The function percent_rank is the relative position of the value in the sorted dataset. The statements below use percent_rank to determine if a song is the top x% and classifies the song accordingly. First a temporary table is made with the labels for the rank_s column. Then the labels for rank_t are added to that table, creating yet another temporary table in the process. Finally the labels for rank_b are added and the result is the final discretized table.

--Spotify labels
CREATE OR REPLACE TEMP TABLE disc_s AS
  SELECT *,
         percent_rank() OVER (ORDER BY rank_s) AS rank_s_percent,
     CASE 
         WHEN rank_s_percent < 10 THEN 'Most popular'
         WHEN percent_rank() OVER (ORDER BY rank_s) <= 50 THEN 'Popular'
         ELSE 'On chart'
     END
    AS rank_s_label
  FROM combined_cleaned
;

--TikTok labels added to the table with the Spotify labels
CREATE OR REPLACE TEMP TABLE disc_s_t AS
  SELECT *,
         percent_rank() OVER (ORDER BY rank_t) AS rank_t_percent,
     CASE 
         WHEN rank_t_percent > 90 THEN 'Most popular'
         WHEN percent_rank() OVER (ORDER BY rank_t) >= 50 THEN 'Popular'
         ELSE 'On chart'
     END
    AS rank_t_label
  FROM disc_s

;
--Billboard labels added to the table with the Spotify and TikTok labels
CREATE OR REPLACE TABLE discretized AS
  SELECT *,
     percent_rank() OVER (ORDER BY rank_b) AS rank_b_percent,
     CASE 
         WHEN rank_b_percent < 10 THEN 'Most popular'
         WHEN percent_rank() OVER (ORDER BY rank_b) <= 50 THEN 'Popular'
         ELSE 'On chart'
     END
    AS rank_b_label
  FROM disc_s_t

pd.qcut discretizes variables into buckets based on rank or quantiles. In this case, the data is being put into buckets based on the specified quantiles of 0%-10%, 10%-50%, and 50%-100%.

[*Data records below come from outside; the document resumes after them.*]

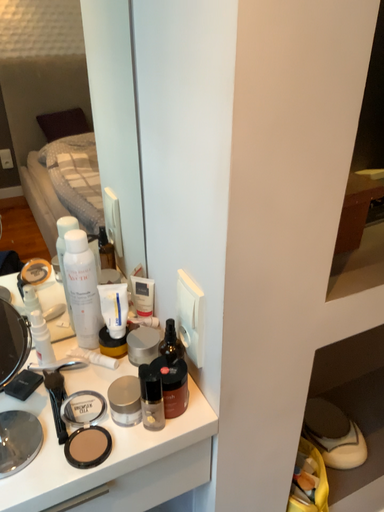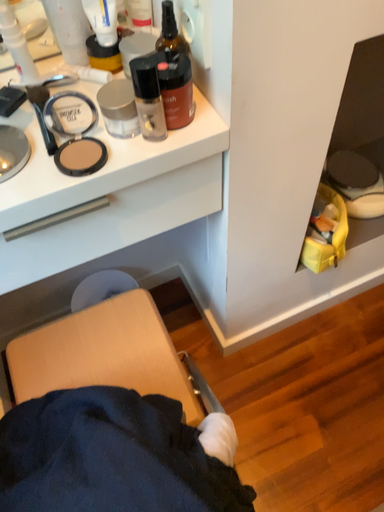
Question: How did the camera likely rotate when shooting the video?

Choices:
 (A) rotated upward
 (B) rotated downward

Answer: (B)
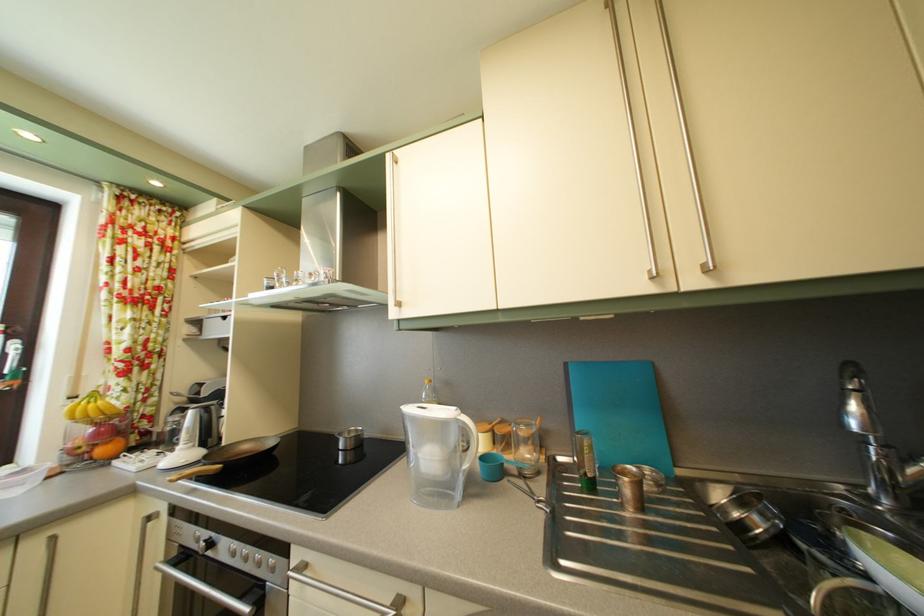
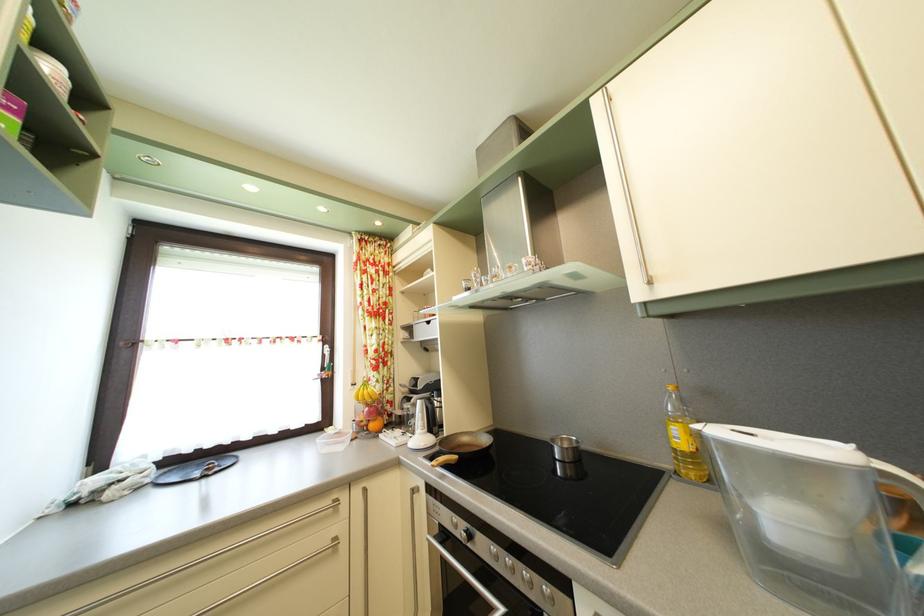
Locate, in the second image, the point that corresponds to the point at 456,391 in the first image.

(715, 400)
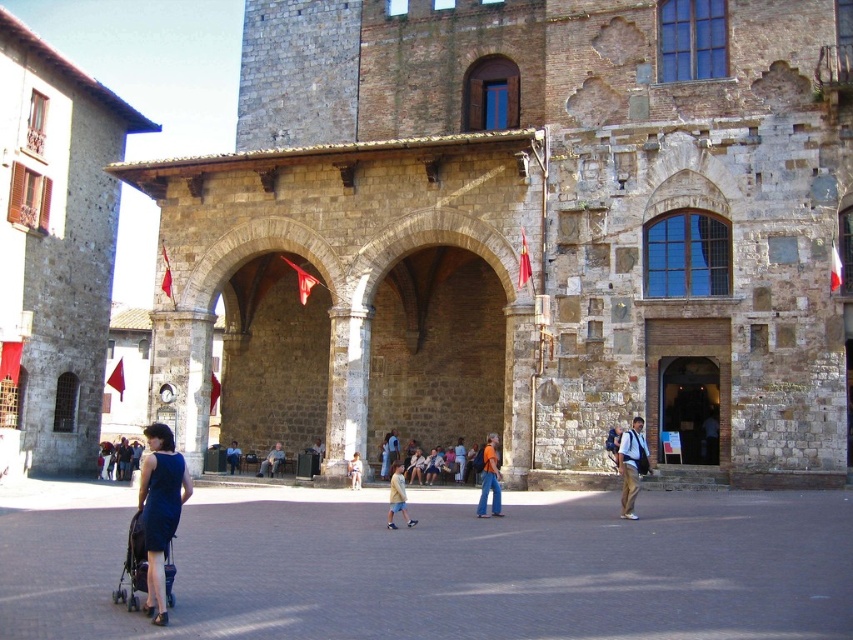
Question: Which point is farther from the camera taking this photo?

Choices:
 (A) (310, 476)
 (B) (231, 472)
 (C) (637, 474)
 (D) (496, 486)

Answer: (B)

Question: Can you confirm if light yellow cotton shirt at center is positioned below light brown wooden chair at center?

Choices:
 (A) no
 (B) yes

Answer: (A)

Question: Which point is farther from the camera taking this photo?

Choices:
 (A) (270, 461)
 (B) (625, 458)

Answer: (A)

Question: Does light brown wooden chair at center appear on the right side of light brown leather jacket at center?

Choices:
 (A) yes
 (B) no

Answer: (B)

Question: Which point appears closest to the camera in this image?

Choices:
 (A) (491, 460)
 (B) (395, 497)

Answer: (B)

Question: Can you confirm if khaki pants at center is positioned to the right of light brown wooden bench at center?

Choices:
 (A) no
 (B) yes

Answer: (B)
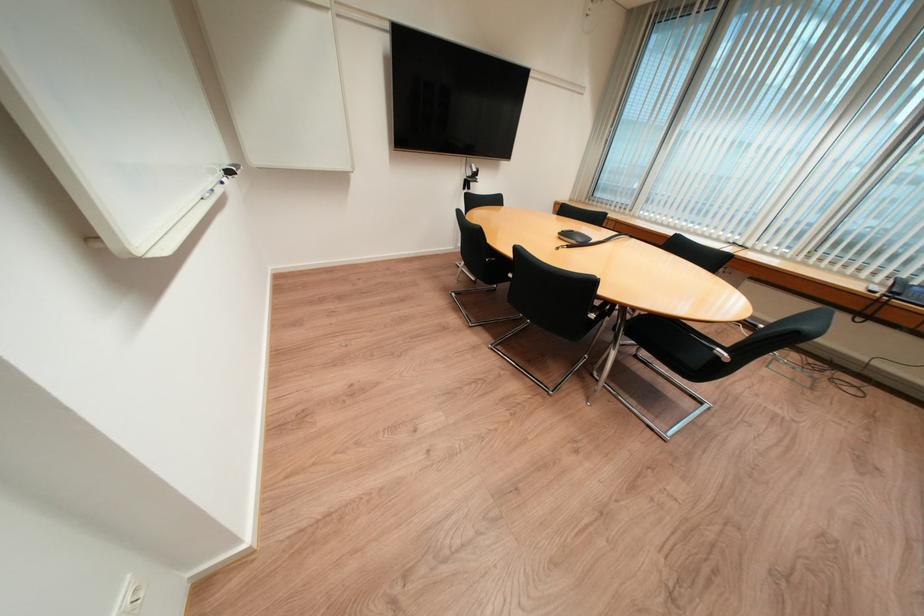
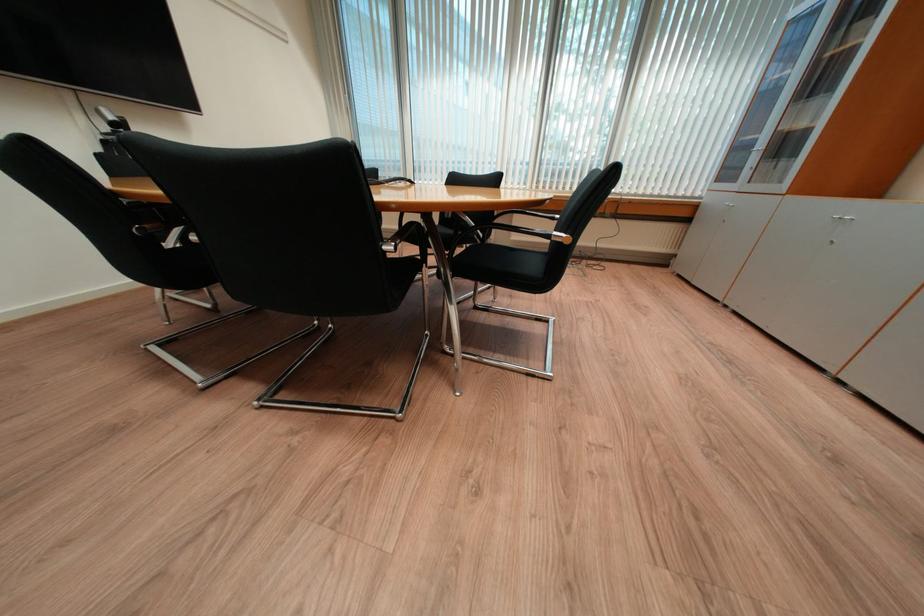
Question: Based on the continuous images, in which direction is the camera rotating? Reply with the corresponding letter.

Choices:
 (A) Left
 (B) Right
 (C) Up
 (D) Down

Answer: (B)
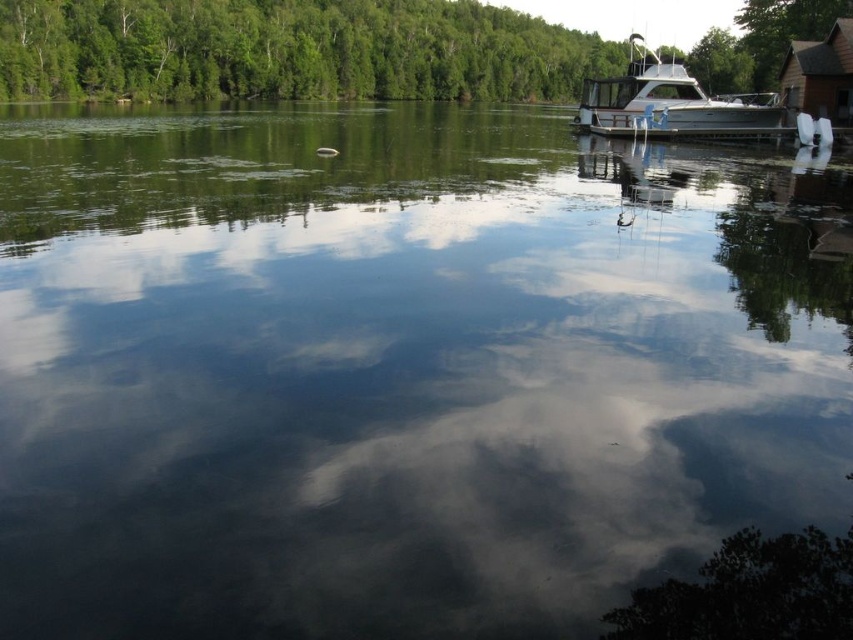
Question: Which point appears farthest from the camera in this image?

Choices:
 (A) (514, 88)
 (B) (804, 97)

Answer: (A)

Question: Which object is farther from the camera taking this photo?

Choices:
 (A) brown wooden cabin at upper right
 (B) green leafy tree at upper center

Answer: (B)

Question: Is green leafy tree at upper center thinner than silver metallic boat at upper right?

Choices:
 (A) yes
 (B) no

Answer: (B)

Question: Which of the following is the farthest from the observer?

Choices:
 (A) (706, 56)
 (B) (596, 90)
 (C) (796, 60)

Answer: (A)

Question: Is silver metallic boat at upper right above brown wooden cabin at upper right?

Choices:
 (A) yes
 (B) no

Answer: (A)

Question: Does silver metallic boat at upper right come behind brown wooden cabin at upper right?

Choices:
 (A) yes
 (B) no

Answer: (A)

combined['rank_s_label'] = pd.qcut(combined['rank_s'], q=[0, 0.50, 0.90, 1], labels=["On chart", "Popular", "Most popular"])
combined['rank_t_label'] = pd.qcut(combined['rank_t'], q=[0, 0.10, 0.50, 1], labels=["Most popular", "Popular", "On chart"])
combined['rank_b_label'] = pd.qcut(combined['rank_b'], q=[0, 0.10, 0.50, 1], labels=["Most popular", "Popular", "On chart"])
combined
                                      song_title  ... rank_b_label
0                                 'Til You Can't  ...      Popular
1                               'Till I Collapse  ...          NaN
2    1, 2, 3 (feat. Jason Derulo & De La Ghetto)  ...          NaN
3    1, 2, 3 (feat. Jason Derulo & De La Ghetto)  ...          NaN
4                     10 Things I Hate About You  ...          NaN
..                                           ...  ...          ...
924                                      traitor  ...          NaN
925            up at night (feat. justin bieber)  ...          NaN
926                                    vice city  ...          NaN
927                           you broke me first  ...          NaN
928                                        İmdat  ...          NaN

[929 rows x 9 columns]

The discretized table makes the data easier to compare in a glance. While the following analysis will use the un-discretized table, this table is helpful in quickly verifying that we have sorted the rows appropriately.